DRS change and crackdown on rates avoidance
Parts of a property used exclusively to house recycling machines to deposit returnable bottles and cans will be exempt from business rates.
The Scottish Government announced the update on the deposit return scheme as part of a series of measures to ease costs and tackle non-payment.
It also aims to empower councils to crack down on tax-avoidance such as the artificial use of insolvency, leasing arrangements or shell companies.
Owners of business properties will be made liable for payment, rather than the property’s occupiers, and allow for liability for payment to be backdated if an offence is repeated within a five-year period.
In a separate move, parts of properties solely used to house reverse vending machines, which refund users for recycling drinks containers, would be exempt from business rates.

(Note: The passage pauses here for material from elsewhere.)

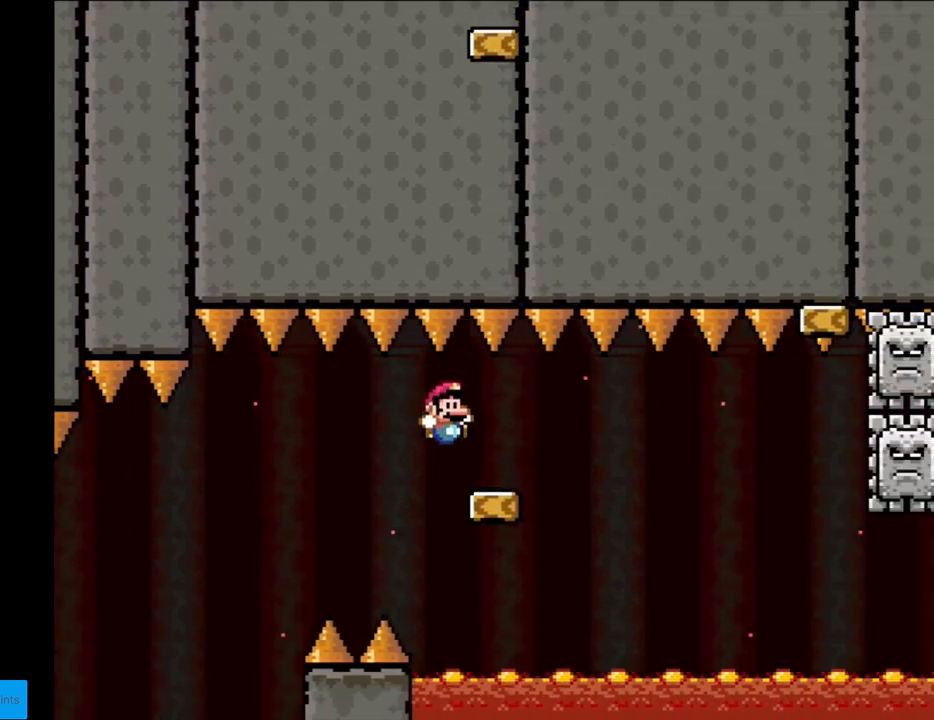
{"buttons": ["X", "DPAD_RIGHT"], "events": [[50, "DPAD_RIGHT", "up"], [67, "DPAD_LEFT", "down"], [167, "Y", "up"], [183, "DPAD_LEFT", "up"], [183, "X", "down"], [383, "DPAD_RIGHT", "down"]]}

The government says this will support businesses to get ready for Scotland’s deposit return scheme.
Further amendments to business rates are promised in the Scottish Budget, will be published shortly as part of a package of regulations to provide more help for businesses through the current cost of living crisis.
Public Finance Minister Tom Arthur said: “The Scottish Government is committed to a fair and transparent system of non-domestic rates which supports businesses and communities.

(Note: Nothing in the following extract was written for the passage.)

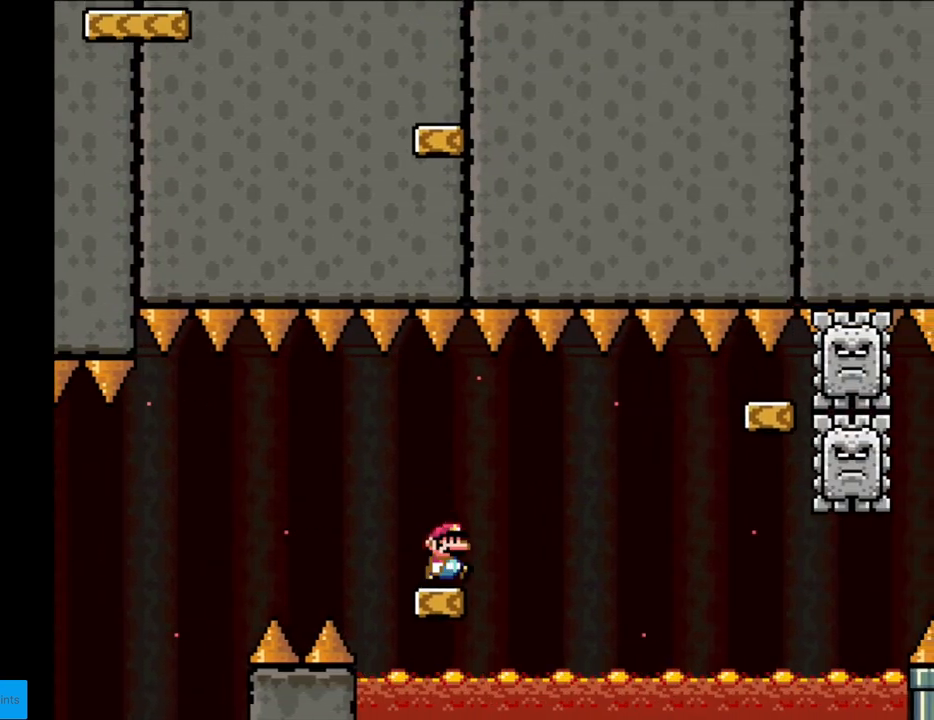
{"buttons": ["A", "X", "DPAD_RIGHT"], "events": [[100, "A", "down"], [167, "A", "up"], [250, "A", "down"]]}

“It is important that everyone pays their share and these regulations will help tackle those who seek to find loopholes to avoid payment.
“We want to ensure that parts of properties used for reverse vending machines are not liable to pay rates. This will incentivise and promote Scotland’s Deposit Return Scheme which will launch on 16 August this year.
“Subject to the regulations passing in the Scottish Parliament, we will work to ensure Scotland’s non-domestic rates system remains progressive and in line with our net zero ambitions.”
The Scottish Retail Consortium has demanded ministers provide a blueprint by the end of this month outlining how the deposit return scheme will operate.
There has been a widespread backlash agains the scheme, with Innis & Gunn founder Dougal Sharp accusing operator Circularity Scotland of ‘extortion’ by demanding providers pay up to £1.5m a month to bankroll the scheme.